**Exercise instructions:**
Check every line below for the word "EDGES" and copy each one that has it.

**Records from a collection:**
------
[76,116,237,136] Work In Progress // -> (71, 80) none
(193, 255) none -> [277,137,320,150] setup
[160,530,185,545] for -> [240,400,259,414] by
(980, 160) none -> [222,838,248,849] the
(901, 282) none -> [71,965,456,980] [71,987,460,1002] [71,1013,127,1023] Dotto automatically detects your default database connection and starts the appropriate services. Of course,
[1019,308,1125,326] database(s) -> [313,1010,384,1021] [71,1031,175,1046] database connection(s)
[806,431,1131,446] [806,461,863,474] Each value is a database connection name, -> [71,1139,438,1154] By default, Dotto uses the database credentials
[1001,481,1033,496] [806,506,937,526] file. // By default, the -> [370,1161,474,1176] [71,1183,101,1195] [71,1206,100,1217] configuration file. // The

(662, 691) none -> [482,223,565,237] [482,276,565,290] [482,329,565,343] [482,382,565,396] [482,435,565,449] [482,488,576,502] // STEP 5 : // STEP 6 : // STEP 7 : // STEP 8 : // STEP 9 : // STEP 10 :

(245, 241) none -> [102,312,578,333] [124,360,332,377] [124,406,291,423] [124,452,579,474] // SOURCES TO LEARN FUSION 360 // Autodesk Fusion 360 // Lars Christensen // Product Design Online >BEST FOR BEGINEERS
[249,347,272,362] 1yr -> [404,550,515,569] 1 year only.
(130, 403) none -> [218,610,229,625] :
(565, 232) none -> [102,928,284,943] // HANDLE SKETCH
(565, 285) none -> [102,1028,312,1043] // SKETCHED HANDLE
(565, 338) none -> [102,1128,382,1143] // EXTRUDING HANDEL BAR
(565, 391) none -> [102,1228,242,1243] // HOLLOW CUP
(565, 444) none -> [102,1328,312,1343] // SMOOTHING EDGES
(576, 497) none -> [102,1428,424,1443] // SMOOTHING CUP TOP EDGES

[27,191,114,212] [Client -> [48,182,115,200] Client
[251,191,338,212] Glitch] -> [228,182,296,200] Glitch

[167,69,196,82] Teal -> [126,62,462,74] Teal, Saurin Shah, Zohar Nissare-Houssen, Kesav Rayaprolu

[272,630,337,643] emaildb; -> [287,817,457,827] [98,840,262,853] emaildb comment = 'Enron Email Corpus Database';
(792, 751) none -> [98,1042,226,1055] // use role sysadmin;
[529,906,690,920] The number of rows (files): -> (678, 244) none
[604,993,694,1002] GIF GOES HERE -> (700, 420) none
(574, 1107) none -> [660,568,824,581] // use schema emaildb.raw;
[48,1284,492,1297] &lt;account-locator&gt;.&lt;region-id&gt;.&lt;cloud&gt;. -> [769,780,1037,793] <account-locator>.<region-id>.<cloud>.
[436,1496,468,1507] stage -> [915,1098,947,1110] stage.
------
**Answer section:**
(565, 444) none -> [102,1328,312,1343] // SMOOTHING EDGES
(576, 497) none -> [102,1428,424,1443] // SMOOTHING CUP TOP EDGES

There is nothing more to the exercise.